Fraud must be stamped out – but bonus reforms will backfire
BONUSES are not the source of all evil. Sorry, I know I’m not meant to say that, but it’s the truth.
Some of the Bank of England’s proposed reforms to bonuses make a lot of sense – crime, fraud and misselling need to be ruthlessly stamped out, and incentives need to be correctly aligned – but others will weaken, rather than strengthen, the financial system and the rule of law. The Independent Commission on Banking’s proposals will also backfire.
Should some payments be delayed to make sure that short-termist behaviour is discouraged and that performance can be properly assessed over a decent period? Absolutely, and that is pretty much what is happening now, with bonuses deferred over three years. But while this sort of approach will weed out some problems, it won’t stop many other bad decisions. Lehman Brothers’ employees were partly paid in stock and owned significant stakes in their bank; yet they still took decisions that led to its collapse. Many lost fortunes when the firm went bankrupt.
Deferring bonuses prevents fraud but doesn’t stop mistakes, manias, irrational exuberance and the rest.
But extending this principle to ten years is absurd. There is too much uncertainty over such a long period of time. Imagine the scene: the boss walks over to a hard-working employee, who is desperate to do well and better herself – but tells her that she will be getting her bonuses in tranches over the next decade. For people trying to get on in life and save up for a deposit on their homes, this sort of thing would be almost useless and in some cases downright insulting. Three years is one thing – the length of a university degree, a comprehensible period of time – a decade another thing entirely. Bonuses would start to feel more like pensions, albeit uncertain ones. Nobody can know what their lives will look like in ten years’ time. Some recipients will even have died.
A much more realistic outcome under these rules is that high-performing employees would get a pay rise, which isn’t deferred and isn’t subject to any clawback, and the use of variable pay will dwindle.
Rewards would thus become shorterterm, and saddle banks with ever-higher fixed costs and an inflexible pay structure, making them more likely to go bust in downturns.
Variable pay is generally best viewed as a revenue sharing system between employees and owners in a highly cyclical industry.

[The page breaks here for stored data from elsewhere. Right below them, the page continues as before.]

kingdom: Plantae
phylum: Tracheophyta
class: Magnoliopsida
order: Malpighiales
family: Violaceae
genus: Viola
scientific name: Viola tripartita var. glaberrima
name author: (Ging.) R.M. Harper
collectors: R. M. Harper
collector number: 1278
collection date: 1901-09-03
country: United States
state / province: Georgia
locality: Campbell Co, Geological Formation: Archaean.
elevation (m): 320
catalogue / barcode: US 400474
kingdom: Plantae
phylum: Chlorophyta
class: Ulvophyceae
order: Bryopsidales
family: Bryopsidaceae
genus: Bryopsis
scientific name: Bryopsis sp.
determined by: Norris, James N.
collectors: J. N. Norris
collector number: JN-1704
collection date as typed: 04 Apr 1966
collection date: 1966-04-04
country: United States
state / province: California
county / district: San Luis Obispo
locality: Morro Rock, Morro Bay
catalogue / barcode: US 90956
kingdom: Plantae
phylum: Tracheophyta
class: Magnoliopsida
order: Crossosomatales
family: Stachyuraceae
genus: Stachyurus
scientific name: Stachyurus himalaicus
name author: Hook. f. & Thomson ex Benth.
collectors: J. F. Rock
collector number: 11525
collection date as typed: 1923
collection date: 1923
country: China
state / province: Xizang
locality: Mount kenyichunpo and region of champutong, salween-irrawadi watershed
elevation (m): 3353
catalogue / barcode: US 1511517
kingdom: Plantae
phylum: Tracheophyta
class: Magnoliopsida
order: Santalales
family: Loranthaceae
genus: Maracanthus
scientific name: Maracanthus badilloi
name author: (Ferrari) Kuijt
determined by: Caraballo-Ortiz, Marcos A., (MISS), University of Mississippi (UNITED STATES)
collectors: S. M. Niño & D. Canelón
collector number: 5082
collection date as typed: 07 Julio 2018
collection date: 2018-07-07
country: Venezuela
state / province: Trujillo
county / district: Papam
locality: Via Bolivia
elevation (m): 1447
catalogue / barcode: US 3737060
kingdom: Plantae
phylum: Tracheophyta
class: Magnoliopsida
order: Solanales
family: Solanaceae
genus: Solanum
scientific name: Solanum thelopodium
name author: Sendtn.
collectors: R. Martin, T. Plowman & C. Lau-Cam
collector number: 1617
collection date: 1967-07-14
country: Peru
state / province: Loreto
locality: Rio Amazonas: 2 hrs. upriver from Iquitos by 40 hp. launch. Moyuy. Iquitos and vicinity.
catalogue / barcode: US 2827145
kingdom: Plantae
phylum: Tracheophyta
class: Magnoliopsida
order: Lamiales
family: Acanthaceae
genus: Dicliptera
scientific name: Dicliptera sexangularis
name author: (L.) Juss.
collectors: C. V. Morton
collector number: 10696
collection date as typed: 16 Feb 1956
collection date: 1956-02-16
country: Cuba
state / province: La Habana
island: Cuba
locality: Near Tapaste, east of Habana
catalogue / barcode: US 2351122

If revenues go up, so does pay; if they fall, so does pay. Bonuses are not especially closely related to profits but are closely related to turnover. Anything that ruptures this system by reducing the role of variable pay – either EU bonus caps, or extreme deferral proposals – will increase risk. Sacking staff will become the only way firms can reduce costs in a downturn.
The Bank’s proposal to allow bonuses to be clawed back for up to six years after they were awarded is partly right – but not entirely.
If this were only about recouping illgotten gains, that would be fine – for example, staff that benefited from misselling, incorrect statements, lies or fraud. There should also no longer be any more Fred Goodwin-style rewards to CEOs who bankrupt organisations.
However, the Bank’s clawbacks will apply to a very large number of people, will kick in if there is “reasonable evidence of employee misbehaviour or material error” (good if the burden of proof is sufficiently strict), if there is a “material downturn” in the firm’s performance (dangerous, as could simply be caused by a change in economic conditions), if the relevant unit suffers a material failure of risk management (depends), and will apply not just to those directly involved but also to those that should have been aware of the failure but weren’t or failed to act (again, depends).
Clawbacks are a great tool when applied properly, fairly and sparingly – but these proposals, and those for 10-year deferrals – are too extreme.